START Data section

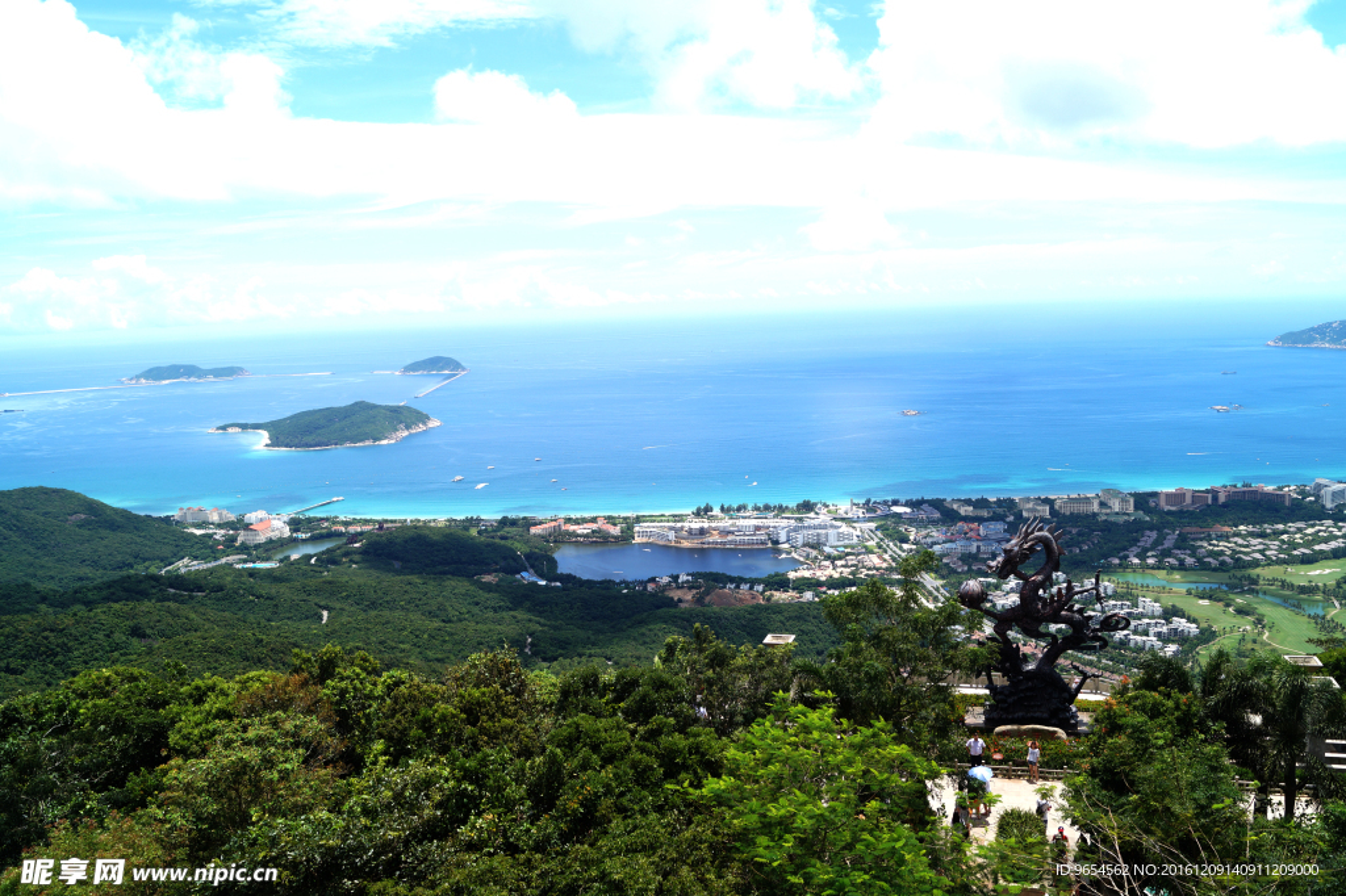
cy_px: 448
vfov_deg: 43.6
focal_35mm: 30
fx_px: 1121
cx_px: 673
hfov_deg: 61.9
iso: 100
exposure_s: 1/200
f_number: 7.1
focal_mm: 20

END Data section

# Your objective
The complete set of records should be written out again, pictures excluded.

# Solution below
cy_px: 448
vfov_deg: 43.6
focal_35mm: 30
fx_px: 1121
cx_px: 673
hfov_deg: 61.9
iso: 100
exposure_s: 1/200
f_number: 7.1
focal_mm: 20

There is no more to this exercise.